- [What the task requires] Bring together copies of the lines in the data below that contain the word "Universities".

Start of Input data

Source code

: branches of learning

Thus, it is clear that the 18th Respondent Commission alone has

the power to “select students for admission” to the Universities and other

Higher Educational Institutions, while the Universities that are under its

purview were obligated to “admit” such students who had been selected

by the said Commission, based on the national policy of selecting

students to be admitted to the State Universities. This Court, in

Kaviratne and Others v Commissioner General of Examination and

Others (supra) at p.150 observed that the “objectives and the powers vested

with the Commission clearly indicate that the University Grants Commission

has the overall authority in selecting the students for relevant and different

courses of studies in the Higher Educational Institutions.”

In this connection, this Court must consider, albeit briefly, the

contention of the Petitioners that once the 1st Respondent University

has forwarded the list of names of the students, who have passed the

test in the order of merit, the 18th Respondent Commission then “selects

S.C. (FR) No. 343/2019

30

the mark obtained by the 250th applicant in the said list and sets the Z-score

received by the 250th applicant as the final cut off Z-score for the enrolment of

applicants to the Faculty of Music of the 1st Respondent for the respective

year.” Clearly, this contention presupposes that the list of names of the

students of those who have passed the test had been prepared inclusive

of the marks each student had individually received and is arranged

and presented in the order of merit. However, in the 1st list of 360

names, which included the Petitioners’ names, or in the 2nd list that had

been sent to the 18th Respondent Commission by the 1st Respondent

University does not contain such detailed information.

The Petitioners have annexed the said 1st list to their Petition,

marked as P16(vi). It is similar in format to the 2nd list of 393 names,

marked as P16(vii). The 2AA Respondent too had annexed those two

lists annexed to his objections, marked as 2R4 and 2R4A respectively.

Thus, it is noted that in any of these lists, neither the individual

End of Input data

- [Result of the exercise]
the power to “select students for admission” to the Universities and other
Higher Educational Institutions, while the Universities that are under its
students to be admitted to the State Universities. This Court, in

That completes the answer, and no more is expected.